DATA RECORDS section start
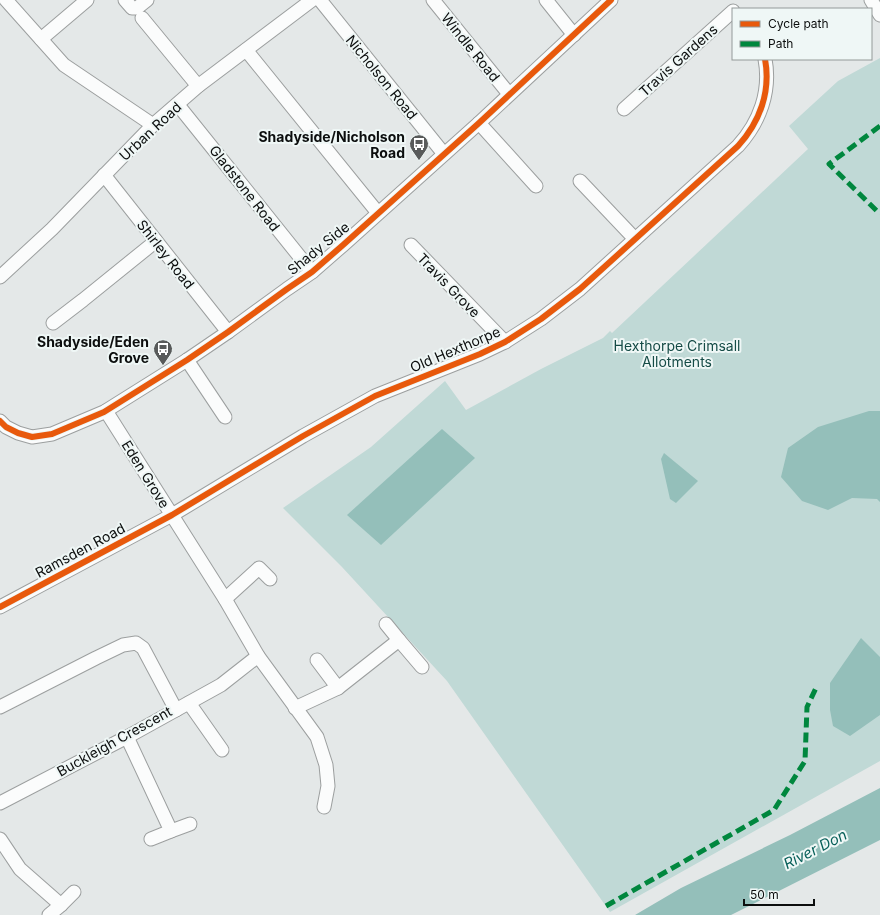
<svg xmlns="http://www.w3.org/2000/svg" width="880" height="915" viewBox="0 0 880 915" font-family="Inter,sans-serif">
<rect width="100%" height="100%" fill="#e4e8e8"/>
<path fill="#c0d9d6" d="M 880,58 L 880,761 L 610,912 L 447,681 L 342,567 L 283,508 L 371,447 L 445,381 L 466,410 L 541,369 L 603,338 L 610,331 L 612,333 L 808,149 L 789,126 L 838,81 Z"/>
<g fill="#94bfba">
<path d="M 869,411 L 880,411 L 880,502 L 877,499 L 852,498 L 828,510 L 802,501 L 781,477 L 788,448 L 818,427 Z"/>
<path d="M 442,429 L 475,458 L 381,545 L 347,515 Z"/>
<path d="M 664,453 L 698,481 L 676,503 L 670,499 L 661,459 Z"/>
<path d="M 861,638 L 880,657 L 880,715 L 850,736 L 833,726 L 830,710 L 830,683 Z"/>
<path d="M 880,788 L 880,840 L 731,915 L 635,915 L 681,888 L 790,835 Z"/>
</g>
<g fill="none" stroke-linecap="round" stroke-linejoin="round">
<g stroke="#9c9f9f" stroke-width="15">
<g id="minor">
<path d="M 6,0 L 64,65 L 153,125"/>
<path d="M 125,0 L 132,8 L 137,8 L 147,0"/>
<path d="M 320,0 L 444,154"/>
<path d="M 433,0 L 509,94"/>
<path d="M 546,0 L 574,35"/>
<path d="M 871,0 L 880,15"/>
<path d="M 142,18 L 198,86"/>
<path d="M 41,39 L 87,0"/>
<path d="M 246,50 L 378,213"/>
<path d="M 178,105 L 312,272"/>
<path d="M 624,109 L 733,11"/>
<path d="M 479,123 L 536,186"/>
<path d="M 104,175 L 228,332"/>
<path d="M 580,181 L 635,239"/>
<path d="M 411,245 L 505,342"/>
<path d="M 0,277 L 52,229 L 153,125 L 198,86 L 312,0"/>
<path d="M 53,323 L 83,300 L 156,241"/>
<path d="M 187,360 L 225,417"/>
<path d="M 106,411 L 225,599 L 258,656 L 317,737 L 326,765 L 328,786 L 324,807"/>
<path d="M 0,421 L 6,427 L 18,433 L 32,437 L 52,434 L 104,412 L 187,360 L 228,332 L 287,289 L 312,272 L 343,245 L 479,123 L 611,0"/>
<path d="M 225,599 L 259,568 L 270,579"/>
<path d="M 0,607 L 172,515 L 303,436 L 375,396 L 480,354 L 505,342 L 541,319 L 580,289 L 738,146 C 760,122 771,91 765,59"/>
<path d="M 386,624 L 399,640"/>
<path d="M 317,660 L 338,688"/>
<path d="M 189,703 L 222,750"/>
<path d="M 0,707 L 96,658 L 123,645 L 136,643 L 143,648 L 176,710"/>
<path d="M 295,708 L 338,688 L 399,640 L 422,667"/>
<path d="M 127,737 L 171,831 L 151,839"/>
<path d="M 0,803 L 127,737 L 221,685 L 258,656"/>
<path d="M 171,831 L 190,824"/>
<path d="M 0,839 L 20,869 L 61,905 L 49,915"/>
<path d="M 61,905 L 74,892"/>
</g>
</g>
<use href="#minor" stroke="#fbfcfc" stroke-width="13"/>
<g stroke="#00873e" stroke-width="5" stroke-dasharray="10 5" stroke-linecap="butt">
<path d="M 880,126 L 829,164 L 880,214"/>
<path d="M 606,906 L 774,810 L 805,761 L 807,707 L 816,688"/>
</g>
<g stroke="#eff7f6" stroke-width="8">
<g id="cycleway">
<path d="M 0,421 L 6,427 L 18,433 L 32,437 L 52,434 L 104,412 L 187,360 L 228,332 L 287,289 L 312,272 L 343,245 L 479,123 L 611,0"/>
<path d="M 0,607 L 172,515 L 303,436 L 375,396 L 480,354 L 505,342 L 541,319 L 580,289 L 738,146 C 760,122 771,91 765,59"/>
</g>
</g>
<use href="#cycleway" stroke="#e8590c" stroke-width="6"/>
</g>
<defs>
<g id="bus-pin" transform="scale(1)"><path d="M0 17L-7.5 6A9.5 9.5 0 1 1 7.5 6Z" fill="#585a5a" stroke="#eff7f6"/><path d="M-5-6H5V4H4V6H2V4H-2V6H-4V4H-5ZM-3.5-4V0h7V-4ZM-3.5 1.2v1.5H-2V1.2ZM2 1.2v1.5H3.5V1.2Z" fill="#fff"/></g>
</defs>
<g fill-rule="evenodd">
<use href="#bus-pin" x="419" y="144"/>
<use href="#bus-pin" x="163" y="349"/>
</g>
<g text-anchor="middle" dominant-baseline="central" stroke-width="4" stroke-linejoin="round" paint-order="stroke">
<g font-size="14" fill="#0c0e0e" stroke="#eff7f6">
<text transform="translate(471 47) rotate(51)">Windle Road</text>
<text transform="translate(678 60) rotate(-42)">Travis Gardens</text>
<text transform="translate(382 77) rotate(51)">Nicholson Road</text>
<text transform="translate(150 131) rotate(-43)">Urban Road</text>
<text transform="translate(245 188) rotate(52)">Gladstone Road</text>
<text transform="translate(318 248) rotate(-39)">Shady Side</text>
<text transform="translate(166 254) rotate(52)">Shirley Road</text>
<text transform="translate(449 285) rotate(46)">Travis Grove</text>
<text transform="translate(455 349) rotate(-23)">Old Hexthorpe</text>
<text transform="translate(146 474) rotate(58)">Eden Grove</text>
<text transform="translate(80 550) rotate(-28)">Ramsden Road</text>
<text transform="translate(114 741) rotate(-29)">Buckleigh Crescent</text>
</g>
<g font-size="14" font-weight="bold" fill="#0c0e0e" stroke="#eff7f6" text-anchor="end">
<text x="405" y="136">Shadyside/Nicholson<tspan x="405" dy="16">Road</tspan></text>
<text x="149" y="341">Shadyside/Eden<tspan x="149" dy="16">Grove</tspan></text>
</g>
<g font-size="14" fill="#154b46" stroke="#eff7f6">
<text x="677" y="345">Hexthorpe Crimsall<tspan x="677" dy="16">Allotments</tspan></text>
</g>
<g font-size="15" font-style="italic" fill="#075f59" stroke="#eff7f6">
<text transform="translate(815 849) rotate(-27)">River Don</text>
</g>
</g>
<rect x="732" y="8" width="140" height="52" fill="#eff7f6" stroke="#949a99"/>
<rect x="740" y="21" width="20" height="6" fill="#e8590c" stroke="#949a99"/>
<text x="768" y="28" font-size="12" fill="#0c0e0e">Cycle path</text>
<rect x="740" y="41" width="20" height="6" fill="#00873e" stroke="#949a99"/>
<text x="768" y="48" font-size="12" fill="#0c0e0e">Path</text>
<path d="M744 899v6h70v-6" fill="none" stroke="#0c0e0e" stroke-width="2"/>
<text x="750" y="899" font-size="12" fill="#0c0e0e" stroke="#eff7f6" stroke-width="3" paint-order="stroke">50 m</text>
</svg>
DATA RECORDS section end
DATA RECORDS section start
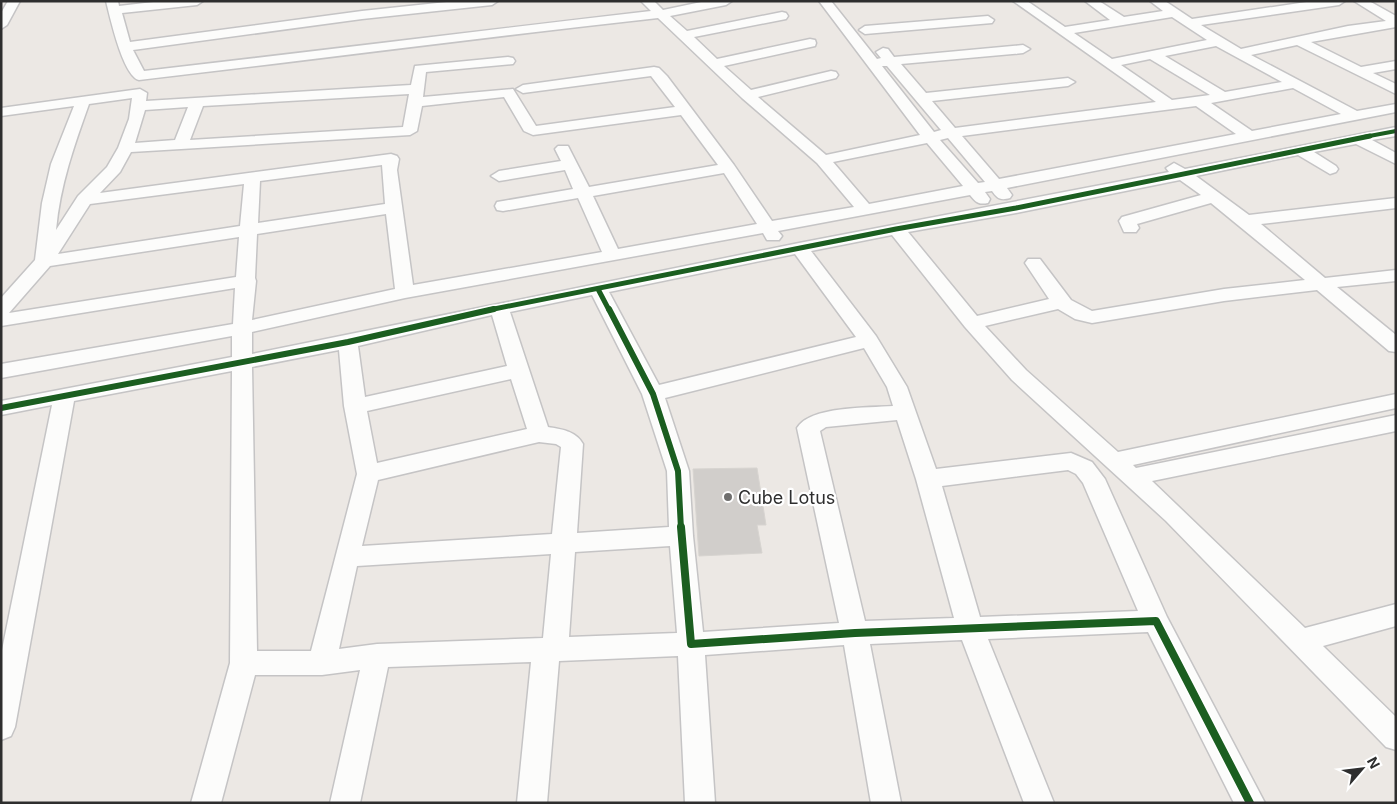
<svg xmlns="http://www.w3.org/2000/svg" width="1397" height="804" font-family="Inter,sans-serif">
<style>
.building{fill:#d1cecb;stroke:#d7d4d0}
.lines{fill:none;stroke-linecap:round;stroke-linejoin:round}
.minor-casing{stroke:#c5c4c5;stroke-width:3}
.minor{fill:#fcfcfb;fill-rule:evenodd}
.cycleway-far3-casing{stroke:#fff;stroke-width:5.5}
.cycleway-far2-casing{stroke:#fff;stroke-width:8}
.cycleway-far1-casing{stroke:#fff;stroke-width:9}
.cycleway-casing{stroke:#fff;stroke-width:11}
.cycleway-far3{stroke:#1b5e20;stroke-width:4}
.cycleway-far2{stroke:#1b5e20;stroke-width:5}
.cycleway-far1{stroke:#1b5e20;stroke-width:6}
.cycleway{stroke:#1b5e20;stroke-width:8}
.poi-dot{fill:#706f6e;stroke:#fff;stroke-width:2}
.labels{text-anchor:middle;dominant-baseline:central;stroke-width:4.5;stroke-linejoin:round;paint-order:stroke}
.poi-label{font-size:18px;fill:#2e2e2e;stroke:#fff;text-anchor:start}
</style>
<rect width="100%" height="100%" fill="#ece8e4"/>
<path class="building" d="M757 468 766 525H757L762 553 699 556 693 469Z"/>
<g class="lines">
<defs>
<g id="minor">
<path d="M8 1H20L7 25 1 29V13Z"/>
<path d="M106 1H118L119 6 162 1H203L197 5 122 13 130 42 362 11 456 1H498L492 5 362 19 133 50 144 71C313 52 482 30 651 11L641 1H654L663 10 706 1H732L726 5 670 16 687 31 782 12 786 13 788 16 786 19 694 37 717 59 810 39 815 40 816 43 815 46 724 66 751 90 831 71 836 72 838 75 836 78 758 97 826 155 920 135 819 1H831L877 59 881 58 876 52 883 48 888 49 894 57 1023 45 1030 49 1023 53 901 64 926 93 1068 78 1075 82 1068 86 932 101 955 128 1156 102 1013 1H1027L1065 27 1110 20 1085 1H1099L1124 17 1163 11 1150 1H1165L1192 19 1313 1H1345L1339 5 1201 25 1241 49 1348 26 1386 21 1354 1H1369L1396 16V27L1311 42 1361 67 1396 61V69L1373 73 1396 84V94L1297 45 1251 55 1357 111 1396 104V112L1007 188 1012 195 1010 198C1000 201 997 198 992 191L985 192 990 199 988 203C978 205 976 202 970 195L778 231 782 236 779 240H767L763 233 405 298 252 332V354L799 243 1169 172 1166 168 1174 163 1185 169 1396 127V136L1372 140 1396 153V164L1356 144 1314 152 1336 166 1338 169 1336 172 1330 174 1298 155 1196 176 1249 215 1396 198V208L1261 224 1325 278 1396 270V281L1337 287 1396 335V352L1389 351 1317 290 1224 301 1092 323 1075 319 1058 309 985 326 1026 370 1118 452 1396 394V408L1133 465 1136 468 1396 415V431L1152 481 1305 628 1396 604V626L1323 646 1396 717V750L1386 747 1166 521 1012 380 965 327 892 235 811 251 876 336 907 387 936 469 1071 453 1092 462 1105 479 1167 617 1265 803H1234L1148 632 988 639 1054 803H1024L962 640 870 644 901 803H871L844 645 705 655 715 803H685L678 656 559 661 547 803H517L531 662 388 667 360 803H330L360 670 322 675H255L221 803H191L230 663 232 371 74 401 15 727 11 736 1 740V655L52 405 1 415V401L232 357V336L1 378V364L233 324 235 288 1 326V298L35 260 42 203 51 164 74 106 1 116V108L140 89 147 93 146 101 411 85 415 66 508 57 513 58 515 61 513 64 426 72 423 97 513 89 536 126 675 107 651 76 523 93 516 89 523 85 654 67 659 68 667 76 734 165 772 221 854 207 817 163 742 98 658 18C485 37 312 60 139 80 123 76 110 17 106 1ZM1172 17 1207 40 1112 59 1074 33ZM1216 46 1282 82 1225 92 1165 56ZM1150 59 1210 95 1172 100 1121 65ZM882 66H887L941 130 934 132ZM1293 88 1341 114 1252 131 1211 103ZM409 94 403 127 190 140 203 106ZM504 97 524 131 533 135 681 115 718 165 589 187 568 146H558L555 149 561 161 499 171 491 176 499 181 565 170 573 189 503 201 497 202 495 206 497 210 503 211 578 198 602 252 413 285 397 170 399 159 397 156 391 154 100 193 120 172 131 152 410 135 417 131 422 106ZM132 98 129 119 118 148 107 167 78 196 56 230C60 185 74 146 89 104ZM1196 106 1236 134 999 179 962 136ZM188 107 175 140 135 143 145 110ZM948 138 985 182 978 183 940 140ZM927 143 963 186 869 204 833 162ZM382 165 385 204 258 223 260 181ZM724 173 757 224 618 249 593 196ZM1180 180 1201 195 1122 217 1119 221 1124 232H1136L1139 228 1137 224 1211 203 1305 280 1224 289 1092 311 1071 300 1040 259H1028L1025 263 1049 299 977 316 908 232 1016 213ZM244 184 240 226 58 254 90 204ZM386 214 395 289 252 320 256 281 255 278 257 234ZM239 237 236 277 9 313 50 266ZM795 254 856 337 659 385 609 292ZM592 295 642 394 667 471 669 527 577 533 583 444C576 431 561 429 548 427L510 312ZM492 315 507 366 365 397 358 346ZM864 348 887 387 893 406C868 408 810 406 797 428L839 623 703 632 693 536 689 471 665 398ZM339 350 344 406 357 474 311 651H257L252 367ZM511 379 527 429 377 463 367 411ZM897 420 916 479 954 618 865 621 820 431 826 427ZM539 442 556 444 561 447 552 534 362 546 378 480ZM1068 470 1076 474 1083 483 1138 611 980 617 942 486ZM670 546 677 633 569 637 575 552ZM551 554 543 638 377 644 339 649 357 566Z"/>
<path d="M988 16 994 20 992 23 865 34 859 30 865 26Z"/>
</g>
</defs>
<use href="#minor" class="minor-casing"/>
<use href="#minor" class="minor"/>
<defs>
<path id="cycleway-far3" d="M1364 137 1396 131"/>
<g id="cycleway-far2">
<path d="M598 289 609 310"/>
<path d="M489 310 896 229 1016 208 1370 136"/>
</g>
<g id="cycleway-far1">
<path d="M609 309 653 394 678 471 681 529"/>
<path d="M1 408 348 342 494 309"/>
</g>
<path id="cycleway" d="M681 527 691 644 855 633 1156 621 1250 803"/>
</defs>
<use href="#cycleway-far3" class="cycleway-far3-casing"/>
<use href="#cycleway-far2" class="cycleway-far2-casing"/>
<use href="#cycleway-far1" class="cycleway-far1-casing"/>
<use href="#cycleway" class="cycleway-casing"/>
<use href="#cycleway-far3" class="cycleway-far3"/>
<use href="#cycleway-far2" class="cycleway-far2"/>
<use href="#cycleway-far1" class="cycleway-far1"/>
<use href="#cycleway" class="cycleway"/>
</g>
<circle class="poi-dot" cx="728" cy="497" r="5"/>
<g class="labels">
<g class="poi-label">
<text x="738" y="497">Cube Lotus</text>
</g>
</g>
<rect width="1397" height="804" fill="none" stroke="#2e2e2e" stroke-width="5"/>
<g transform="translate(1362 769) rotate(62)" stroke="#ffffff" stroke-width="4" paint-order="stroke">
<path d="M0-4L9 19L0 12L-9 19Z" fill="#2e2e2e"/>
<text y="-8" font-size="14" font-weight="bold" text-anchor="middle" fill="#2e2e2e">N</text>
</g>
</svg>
DATA RECORDS section end
### WHAT IS EXPECTED
In the entries above, find each line with the word "labels" and show it.

### SOLUTION BELOW
.labels{text-anchor:middle;dominant-baseline:central;stroke-width:4.5;stroke-linejoin:round;paint-order:stroke}
<g class="labels">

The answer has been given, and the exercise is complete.